When the king of Israel read the letter, “he tore his clothes and
said, ‘Am I God, to kill and make alive, that this man sends a man
to me to heal him of his leprosy? Therefore please consider, and see
how he seeks a quarrel with me.’”
News of these developments reached Elisha, and he sent word to
the king: “Why have you torn your clothes? Please let him come to
me, and he shall know that there is a prophet in Israel.”
“Then Naaman went with his horses and chariot, and he stood at
the door of Elisha’s house.” Through a messenger the prophet told
him, “Go and wash in the Jordan seven times, and your flesh shall
be restored to you, and you shall be clean.”

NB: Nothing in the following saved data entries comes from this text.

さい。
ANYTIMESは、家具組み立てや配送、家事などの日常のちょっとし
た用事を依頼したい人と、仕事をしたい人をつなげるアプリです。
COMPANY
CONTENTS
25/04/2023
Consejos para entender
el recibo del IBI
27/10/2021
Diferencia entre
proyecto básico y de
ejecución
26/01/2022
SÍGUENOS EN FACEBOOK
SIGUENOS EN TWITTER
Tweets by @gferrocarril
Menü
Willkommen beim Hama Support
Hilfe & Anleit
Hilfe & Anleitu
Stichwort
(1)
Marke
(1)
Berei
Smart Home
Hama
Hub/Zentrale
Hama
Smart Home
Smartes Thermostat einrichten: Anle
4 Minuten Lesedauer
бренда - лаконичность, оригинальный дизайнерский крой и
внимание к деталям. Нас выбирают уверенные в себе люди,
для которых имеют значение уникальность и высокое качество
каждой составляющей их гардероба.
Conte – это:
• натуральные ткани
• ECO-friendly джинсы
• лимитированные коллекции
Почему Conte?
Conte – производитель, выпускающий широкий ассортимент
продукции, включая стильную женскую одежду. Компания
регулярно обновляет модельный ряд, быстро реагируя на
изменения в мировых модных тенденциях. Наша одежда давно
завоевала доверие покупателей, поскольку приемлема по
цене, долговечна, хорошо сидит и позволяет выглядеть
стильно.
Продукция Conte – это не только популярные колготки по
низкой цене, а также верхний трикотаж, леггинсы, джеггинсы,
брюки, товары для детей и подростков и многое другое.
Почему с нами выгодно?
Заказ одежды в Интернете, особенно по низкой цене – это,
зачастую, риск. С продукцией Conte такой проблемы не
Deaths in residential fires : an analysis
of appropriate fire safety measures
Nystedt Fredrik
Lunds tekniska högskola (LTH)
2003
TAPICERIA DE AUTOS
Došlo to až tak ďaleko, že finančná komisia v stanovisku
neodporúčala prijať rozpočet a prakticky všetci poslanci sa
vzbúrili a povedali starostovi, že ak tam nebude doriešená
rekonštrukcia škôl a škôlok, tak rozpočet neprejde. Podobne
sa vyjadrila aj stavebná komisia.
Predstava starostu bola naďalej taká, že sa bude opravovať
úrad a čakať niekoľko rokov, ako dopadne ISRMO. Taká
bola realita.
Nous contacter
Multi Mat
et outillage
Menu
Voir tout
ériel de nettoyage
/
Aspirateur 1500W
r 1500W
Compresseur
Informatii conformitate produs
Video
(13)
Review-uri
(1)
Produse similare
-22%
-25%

Naaman had expected to see some wonderful display of power
from heaven. “I said to myself, ‘He will surely come out to me, and
stand and call on the name of the Lord his God, and wave his hand
over the place, and heal the leprosy.’” When Elisha’s messenger
simply told him to wash in the Jordan, it wounded his pride: “‘Are
not the Abana and the Pharpar, the rivers of Damascus, better than
all the waters of Israel? Could I not wash in them, and be clean?’ So
he turned and went away in a rage.”
The rivers Naaman mentioned were beautified by surrounding
groves, and many people flocked to the banks of these pleasant
streams to worship their idols. Naaman would not have needed any
humility to go down into one of those streams to wash. But only by
following the prophet’s specific directions could he find healing.
Naaman’s servants urged him to carry out Elisha’s directions: “If
the prophet had told you to do something great, would you not have
done it? How much more then, when he says to you, ‘Wash, and
be clean?’” The proud Syrian yielded his pride and dipped himself
seven times in Jordan, “according to the saying of the man of God.”